═══ Record set
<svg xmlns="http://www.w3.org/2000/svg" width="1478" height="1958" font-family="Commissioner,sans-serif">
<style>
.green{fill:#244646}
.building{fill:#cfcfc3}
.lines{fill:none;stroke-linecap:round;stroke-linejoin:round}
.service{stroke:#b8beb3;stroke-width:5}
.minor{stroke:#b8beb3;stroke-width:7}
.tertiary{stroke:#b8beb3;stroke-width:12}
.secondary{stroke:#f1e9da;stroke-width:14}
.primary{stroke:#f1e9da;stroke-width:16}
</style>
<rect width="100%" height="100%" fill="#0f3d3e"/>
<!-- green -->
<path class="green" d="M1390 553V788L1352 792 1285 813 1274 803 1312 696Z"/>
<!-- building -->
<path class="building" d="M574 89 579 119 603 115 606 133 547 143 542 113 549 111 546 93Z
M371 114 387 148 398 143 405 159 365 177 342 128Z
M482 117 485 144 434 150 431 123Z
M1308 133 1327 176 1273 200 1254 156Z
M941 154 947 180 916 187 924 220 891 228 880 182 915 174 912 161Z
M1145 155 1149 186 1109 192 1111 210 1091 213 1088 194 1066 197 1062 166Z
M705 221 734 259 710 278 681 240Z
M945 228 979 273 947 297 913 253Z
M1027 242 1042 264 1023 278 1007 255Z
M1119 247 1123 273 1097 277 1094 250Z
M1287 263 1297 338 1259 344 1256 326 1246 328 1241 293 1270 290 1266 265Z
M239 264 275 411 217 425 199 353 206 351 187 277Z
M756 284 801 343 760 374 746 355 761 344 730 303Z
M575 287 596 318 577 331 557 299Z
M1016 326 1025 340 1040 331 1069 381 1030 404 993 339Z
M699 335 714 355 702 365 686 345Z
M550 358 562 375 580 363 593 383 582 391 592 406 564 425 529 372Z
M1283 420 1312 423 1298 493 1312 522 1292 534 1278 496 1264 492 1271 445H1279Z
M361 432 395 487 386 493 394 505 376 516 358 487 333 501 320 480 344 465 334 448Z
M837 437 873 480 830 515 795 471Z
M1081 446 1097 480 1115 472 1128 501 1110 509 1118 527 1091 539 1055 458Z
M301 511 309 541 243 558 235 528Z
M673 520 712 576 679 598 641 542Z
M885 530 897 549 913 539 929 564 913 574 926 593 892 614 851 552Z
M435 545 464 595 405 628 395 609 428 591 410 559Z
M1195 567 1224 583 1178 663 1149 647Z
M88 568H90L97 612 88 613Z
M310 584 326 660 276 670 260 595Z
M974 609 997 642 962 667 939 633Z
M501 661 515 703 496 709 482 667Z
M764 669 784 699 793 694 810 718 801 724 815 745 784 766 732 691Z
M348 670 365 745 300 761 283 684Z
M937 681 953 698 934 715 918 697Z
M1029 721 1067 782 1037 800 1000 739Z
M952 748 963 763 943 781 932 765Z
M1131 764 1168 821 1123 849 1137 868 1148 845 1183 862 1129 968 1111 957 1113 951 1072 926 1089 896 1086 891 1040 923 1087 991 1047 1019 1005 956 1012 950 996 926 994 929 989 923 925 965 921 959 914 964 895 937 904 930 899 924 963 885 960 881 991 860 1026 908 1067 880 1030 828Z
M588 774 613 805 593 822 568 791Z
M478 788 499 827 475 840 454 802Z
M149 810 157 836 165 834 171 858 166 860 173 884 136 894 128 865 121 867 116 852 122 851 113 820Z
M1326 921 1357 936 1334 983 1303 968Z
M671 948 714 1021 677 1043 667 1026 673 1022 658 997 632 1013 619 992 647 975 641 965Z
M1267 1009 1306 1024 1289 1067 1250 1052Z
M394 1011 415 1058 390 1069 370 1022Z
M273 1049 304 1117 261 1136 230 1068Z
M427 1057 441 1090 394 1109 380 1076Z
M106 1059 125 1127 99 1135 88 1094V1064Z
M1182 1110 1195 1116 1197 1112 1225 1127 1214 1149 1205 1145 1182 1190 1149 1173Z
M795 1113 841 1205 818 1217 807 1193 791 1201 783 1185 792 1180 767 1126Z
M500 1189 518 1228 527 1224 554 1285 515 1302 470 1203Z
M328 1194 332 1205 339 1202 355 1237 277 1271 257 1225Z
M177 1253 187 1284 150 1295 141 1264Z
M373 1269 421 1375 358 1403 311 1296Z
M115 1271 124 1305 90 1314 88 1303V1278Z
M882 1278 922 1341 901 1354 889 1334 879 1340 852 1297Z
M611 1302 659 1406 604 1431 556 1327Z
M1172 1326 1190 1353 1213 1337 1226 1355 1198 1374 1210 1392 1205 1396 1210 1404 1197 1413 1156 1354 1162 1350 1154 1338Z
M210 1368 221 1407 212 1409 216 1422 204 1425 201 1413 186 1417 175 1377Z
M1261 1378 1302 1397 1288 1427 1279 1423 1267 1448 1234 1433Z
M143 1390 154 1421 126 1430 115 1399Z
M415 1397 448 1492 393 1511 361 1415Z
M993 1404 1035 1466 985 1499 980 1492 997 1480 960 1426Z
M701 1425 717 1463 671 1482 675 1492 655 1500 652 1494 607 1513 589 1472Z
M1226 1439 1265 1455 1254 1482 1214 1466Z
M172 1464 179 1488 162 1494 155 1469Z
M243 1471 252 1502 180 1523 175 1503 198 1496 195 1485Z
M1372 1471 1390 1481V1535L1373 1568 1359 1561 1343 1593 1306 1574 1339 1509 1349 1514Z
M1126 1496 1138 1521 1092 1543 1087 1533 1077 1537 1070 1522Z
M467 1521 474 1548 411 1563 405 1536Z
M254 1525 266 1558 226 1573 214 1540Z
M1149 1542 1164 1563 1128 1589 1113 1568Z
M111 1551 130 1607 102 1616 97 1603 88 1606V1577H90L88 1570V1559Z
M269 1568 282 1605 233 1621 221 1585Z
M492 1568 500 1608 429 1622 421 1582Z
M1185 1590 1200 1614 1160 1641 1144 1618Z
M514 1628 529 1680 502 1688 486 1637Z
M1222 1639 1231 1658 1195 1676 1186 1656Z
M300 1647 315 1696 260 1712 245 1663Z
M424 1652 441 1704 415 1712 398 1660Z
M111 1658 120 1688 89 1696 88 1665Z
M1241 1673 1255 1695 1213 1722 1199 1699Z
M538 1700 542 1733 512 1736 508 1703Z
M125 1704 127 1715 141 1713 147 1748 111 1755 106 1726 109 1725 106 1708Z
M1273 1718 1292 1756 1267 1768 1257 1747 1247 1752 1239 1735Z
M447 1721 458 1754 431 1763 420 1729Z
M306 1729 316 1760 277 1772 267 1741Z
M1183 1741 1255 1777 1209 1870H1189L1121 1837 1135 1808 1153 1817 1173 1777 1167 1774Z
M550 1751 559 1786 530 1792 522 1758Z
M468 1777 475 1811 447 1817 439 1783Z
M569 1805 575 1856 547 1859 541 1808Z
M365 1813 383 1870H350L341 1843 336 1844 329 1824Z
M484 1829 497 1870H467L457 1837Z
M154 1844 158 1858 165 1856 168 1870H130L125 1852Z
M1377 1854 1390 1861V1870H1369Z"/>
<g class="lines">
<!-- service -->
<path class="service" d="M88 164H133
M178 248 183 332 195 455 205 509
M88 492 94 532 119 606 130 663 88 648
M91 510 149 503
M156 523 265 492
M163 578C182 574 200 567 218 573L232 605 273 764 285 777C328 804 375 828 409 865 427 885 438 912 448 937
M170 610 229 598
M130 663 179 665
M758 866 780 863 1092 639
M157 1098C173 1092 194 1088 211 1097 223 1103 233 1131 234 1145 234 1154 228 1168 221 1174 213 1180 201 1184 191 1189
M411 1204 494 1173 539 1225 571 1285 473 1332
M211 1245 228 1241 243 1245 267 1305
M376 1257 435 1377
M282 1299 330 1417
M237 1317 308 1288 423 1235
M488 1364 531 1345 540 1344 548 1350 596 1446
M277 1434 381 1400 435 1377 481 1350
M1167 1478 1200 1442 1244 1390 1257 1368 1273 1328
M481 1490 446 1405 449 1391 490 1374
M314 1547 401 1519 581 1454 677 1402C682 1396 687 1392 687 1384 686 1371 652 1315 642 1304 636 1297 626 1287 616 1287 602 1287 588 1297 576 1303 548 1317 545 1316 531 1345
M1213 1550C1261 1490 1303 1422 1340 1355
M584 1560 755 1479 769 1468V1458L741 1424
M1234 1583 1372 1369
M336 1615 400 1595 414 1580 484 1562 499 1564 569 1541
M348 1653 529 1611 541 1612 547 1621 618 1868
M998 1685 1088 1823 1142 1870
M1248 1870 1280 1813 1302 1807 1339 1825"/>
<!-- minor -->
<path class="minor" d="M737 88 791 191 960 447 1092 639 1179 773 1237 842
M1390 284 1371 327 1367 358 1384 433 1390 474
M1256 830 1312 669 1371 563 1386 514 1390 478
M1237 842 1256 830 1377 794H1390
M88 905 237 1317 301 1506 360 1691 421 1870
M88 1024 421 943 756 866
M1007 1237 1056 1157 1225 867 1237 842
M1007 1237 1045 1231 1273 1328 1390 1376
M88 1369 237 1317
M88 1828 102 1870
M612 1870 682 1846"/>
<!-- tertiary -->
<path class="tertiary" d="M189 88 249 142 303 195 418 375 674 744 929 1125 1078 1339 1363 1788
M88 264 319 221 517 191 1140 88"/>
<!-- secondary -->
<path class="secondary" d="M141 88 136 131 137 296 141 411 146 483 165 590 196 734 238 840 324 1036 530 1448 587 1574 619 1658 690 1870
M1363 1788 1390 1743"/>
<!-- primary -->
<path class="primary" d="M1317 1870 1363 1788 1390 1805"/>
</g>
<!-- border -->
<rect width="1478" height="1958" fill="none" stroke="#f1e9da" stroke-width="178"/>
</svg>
══════
_Task details_:
Only a number is wanted here: how many lines in the data above include the string "none"?

_Answer box_:
2